Disclosure of Invention

The invention provides a display device, which is used for illuminating an object and has better light source uniformity and higher overall brightness of a display panel.

The display device comprises a cavity, a display panel, an object and an illumination light source. The cavity has an opening. The display panel is overlapped with the opening. The object, the reflective polarizer and the illumination light source are arranged in the cavity. The reflective polarizer is located between the object and the display panel.

In view of the above, in the display device according to an embodiment of the invention, the display panel is disposed at the opening of the cavity, and the object and the illumination light source are further disposed in the cavity. The illumination light source is used for illuminating an object and is used as a backlight source of the display panel. By arranging the reflective polarizer between the display panel and the object, the lighting blind area of the lighting source formed by the arrangement of the object can be effectively reduced, and the backlight uniformity and the overall brightness of the display panel are improved. From another perspective, the arrangement of the reflective polarizer may also increase the flexibility of the arrangement of the object in the cavity.

In order to make the aforementioned and other features and advantages of the invention more comprehensible, embodiments accompanied with figures are described in detail below.

Drawings

Fig. 1 is a schematic side view of a display device according to a first embodiment of the present invention.

Fig. 2 is a schematic side view of a display device according to a second embodiment of the invention.

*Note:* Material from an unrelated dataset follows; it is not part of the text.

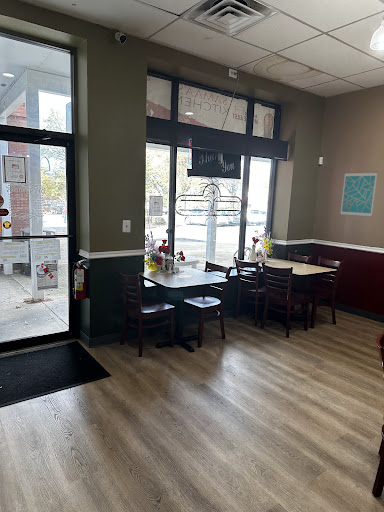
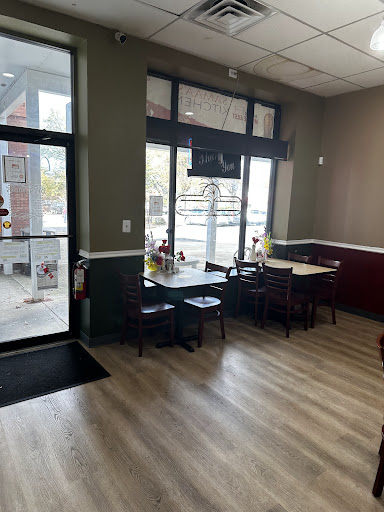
- wall art [339,171,379,218]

Fig. 3 is an enlarged schematic view of a partial region of the display device of fig. 2.

Fig. 4 is a schematic side view of a display device according to a third embodiment of the present invention.

Fig. 5 is a schematic side view of a display device according to a fourth embodiment of the invention.

Fig. 6 is a schematic side view of a display device according to a fifth embodiment of the present invention.

Fig. 7 is a schematic side view of a display device according to a sixth embodiment of the present invention.

Detailed Description

The foregoing and other technical and other features and advantages of the invention will be apparent from the following detailed description of preferred embodiments, which proceeds with reference to the accompanying drawings. Directional terms as referred to in the following examples, for example: up, down, left, right, front or rear, etc., are simply directions with reference to the drawings. Accordingly, the directional terminology is used for purposes of illustration and is in no way limiting.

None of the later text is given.